In plants, hormones play a central role in transmitting signals to promote organ growth and development. Yet, the number of different hormones is low compared to the diversity of functional outcomes that they elicit. This leads to a central question in plant biology – how does a single hormone elicit different effects under different situations?  The most quintessential plant hormone is auxin. Indeed, an introduction to plant biology often starts with the statement “auxin does everything”.  By leveraging Arabidopsis thaliana as a model system, we have made great strides to understand the complexity of auxin signaling and how a single hormone can elicit diverse outcomes through auxilary proteins. These proteins often alter the accessibility of, localization of, or responsiveness to auxin. The two pre-prints highlighted here (both from the Kleine-Vehn research group at the Unviersity of Natural Resources and Life Sciences in Vienna) add additional pieces to the auxin puzzle.

Key findings

In the first pre-print (Rosequete and Kleine-Vehn), the authors explore the question of how Araidopsis lateral root growth transitions from non-gravitropic to gravitropic. The timing of this transition is important to define the effective root angle and impacts the extent of soil exploration. Knowing that the PIN auxin eflux carriers are important for gravity perception, the authors show that the de-repression and polarization of PIN7 is correlated with the onset of the gravity response. Interestly, the authors show that the timing of this transition varies based on the age of the lateral root – lateral roots closer to the hypocotyl have a longer delay than those closer to the root tip.

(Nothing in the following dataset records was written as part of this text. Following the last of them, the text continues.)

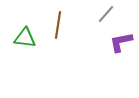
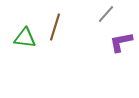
brown line: moved 3 px left, 2 px down; rotated 8 degrees clockwise
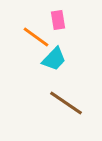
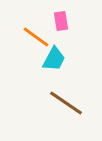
pink rectangle: moved 3 px right, 1 px down
cyan trapezoid: rotated 16 degrees counterclockwise
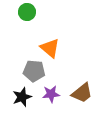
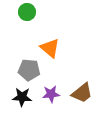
gray pentagon: moved 5 px left, 1 px up
black star: rotated 24 degrees clockwise
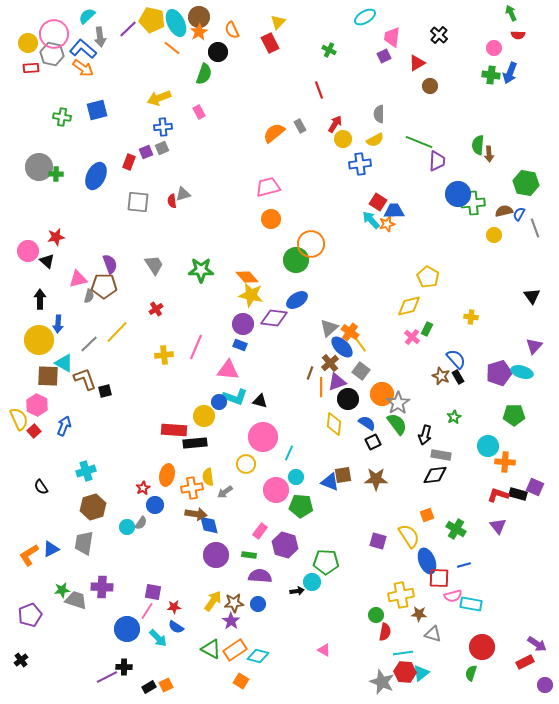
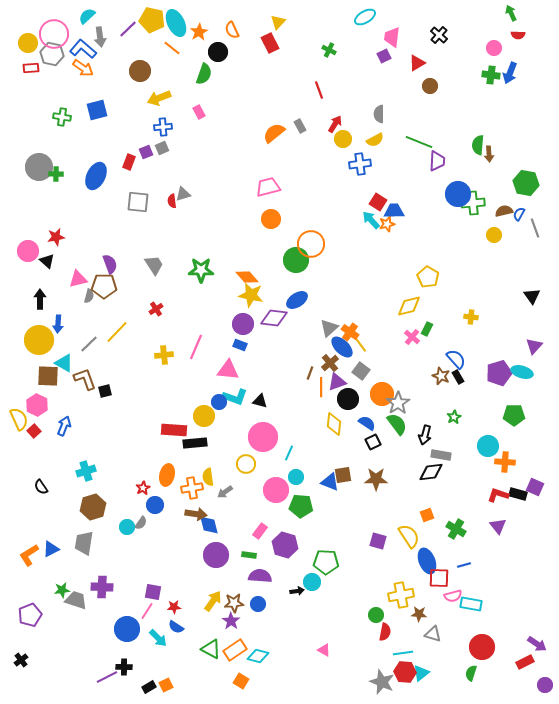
brown circle at (199, 17): moved 59 px left, 54 px down
black diamond at (435, 475): moved 4 px left, 3 px up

The second pre-print (Feraru, et al.) investigates the organ growth response of Arabidopsis roots to elevated temperatures. It was previously known that high temperatures (26-29C) result in increased root growth, but the mechanisms by which this growth is mediated have remained a mystery. In this study, the authors investigate the function of member of the PIN-LIKES (PILS) family, PILS6 in high temperature-mediated root responses. PILS are putative auxin carriers that localize to the endoplasmic reticulum (ER), which limit auxin signaling via sequestration. The authors provide evidence for a model in which growth at high temperatures (29C) results in the transcriptional and post-translational repression of PILS6, which leads to an increase in auxin signaling and subsequent increases in root growth.

 

What I like about this work

My favorite part of these papers is how they illustrate the elegant complexities of plant hormone signaling. Both root responses are the outcome of elevated auxin signaling, yet these studies demonstrate two different pathways to get there: for one, the de-repression of polarized efflux carriers results in local auxin increases, and in the other, the repression of a protein that sequesters auxin results in local auxin increases.

 

 

Future directions

This work presents intriguing new directions and opens up new lines of inquiry.

  1. The result from Rosquete and Kleine-Vehn that the plateau phase of “older” lateral roots is longer than “younger” lateral roots begs the question of how lateral roots know how old they are? Is this perhaps another role for auxin and that distance from the auxin maxima at the root tip can help a lateral root know its age?
  2. Continuing from Feraru et al., how does PhyB thermoreception impact the root responses to high temperature? Is there any integration between the roots and shoots or are temperatures independently perceived by different organs?
  3. Looking forward at the integration of these two studies – how does the plateau phase of lateral roots change in response to high temperatures? Is there any signaling feedback between the PILS6-mediated high temperature regulation of nuclear auxin availability and the PIN7-mediated re-distribution of auxin during the termination of lateral root plateau phases?